▸ What this task involves: Repeat the whole listing word for word, skipping pictures.

▸ Records provided:
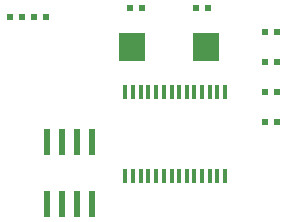
<source format=gtp>
G04 (created by PCBNEW-RS274X (2011-07-08)-stable) date Wed 10 Aug 2011 10:39:09 PM EDT*
G01*
G70*
G90*
%MOIN*%
G04 Gerber Fmt 3.4, Leading zero omitted, Abs format*
%FSLAX34Y34*%
G04 APERTURE LIST*
%ADD10C,0.006000*%
%ADD11R,0.086600X0.094500*%
%ADD12R,0.019700X0.019700*%
%ADD13R,0.023600X0.086600*%
%ADD14R,0.016000X0.050000*%
G04 APERTURE END LIST*
G54D10*
G54D11*
X21740Y-28500D03*
X19260Y-28500D03*
G54D12*
X23699Y-31000D03*
X24101Y-31000D03*
X23699Y-30000D03*
X24101Y-30000D03*
X23699Y-29000D03*
X24101Y-29000D03*
X23699Y-28000D03*
X24101Y-28000D03*
X15601Y-27500D03*
X15199Y-27500D03*
X19601Y-27200D03*
X19199Y-27200D03*
X21399Y-27200D03*
X21801Y-27200D03*
X16401Y-27500D03*
X15999Y-27500D03*
G54D13*
X17950Y-31676D03*
X17450Y-31676D03*
X16950Y-31676D03*
X16450Y-31676D03*
X16450Y-33723D03*
X16950Y-33723D03*
X17450Y-33723D03*
X17950Y-33723D03*
G54D14*
X19050Y-32800D03*
X19300Y-32800D03*
X19560Y-32800D03*
X19820Y-32800D03*
X20070Y-32800D03*
X20330Y-32800D03*
X20590Y-32800D03*
X20840Y-32800D03*
X21100Y-32800D03*
X21350Y-32800D03*
X21610Y-32800D03*
X21870Y-32800D03*
X22120Y-32800D03*
X22380Y-32800D03*
X22380Y-30000D03*
X22120Y-30000D03*
X21880Y-30000D03*
X21610Y-30000D03*
X21350Y-30000D03*
X21100Y-30000D03*
X20840Y-30000D03*
X20590Y-30000D03*
X20330Y-30000D03*
X20070Y-30000D03*
X19820Y-30000D03*
X19560Y-30000D03*
X19300Y-30000D03*
X19050Y-30000D03*
M02*

</source>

▸ Exercise output:
<source format=gtp>
G04 (created by PCBNEW-RS274X (2011-07-08)-stable) date Wed 10 Aug 2011 10:39:09 PM EDT*
G01*
G70*
G90*
%MOIN*%
G04 Gerber Fmt 3.4, Leading zero omitted, Abs format*
%FSLAX34Y34*%
G04 APERTURE LIST*
%ADD10C,0.006000*%
%ADD11R,0.086600X0.094500*%
%ADD12R,0.019700X0.019700*%
%ADD13R,0.023600X0.086600*%
%ADD14R,0.016000X0.050000*%
G04 APERTURE END LIST*
G54D10*
G54D11*
X21740Y-28500D03*
X19260Y-28500D03*
G54D12*
X23699Y-31000D03*
X24101Y-31000D03*
X23699Y-30000D03*
X24101Y-30000D03*
X23699Y-29000D03*
X24101Y-29000D03*
X23699Y-28000D03*
X24101Y-28000D03*
X15601Y-27500D03*
X15199Y-27500D03*
X19601Y-27200D03*
X19199Y-27200D03*
X21399Y-27200D03*
X21801Y-27200D03*
X16401Y-27500D03*
X15999Y-27500D03*
G54D13*
X17950Y-31676D03*
X17450Y-31676D03*
X16950Y-31676D03*
X16450Y-31676D03*
X16450Y-33723D03*
X16950Y-33723D03*
X17450Y-33723D03*
X17950Y-33723D03*
G54D14*
X19050Y-32800D03*
X19300Y-32800D03*
X19560Y-32800D03*
X19820Y-32800D03*
X20070Y-32800D03*
X20330Y-32800D03*
X20590Y-32800D03*
X20840Y-32800D03*
X21100Y-32800D03*
X21350Y-32800D03*
X21610Y-32800D03*
X21870Y-32800D03*
X22120Y-32800D03*
X22380Y-32800D03*
X22380Y-30000D03*
X22120Y-30000D03*
X21880Y-30000D03*
X21610Y-30000D03*
X21350Y-30000D03*
X21100Y-30000D03*
X20840Y-30000D03*
X20590Y-30000D03*
X20330Y-30000D03*
X20070Y-30000D03*
X19820Y-30000D03*
X19560Y-30000D03*
X19300Y-30000D03*
X19050Y-30000D03*
M02*

</source>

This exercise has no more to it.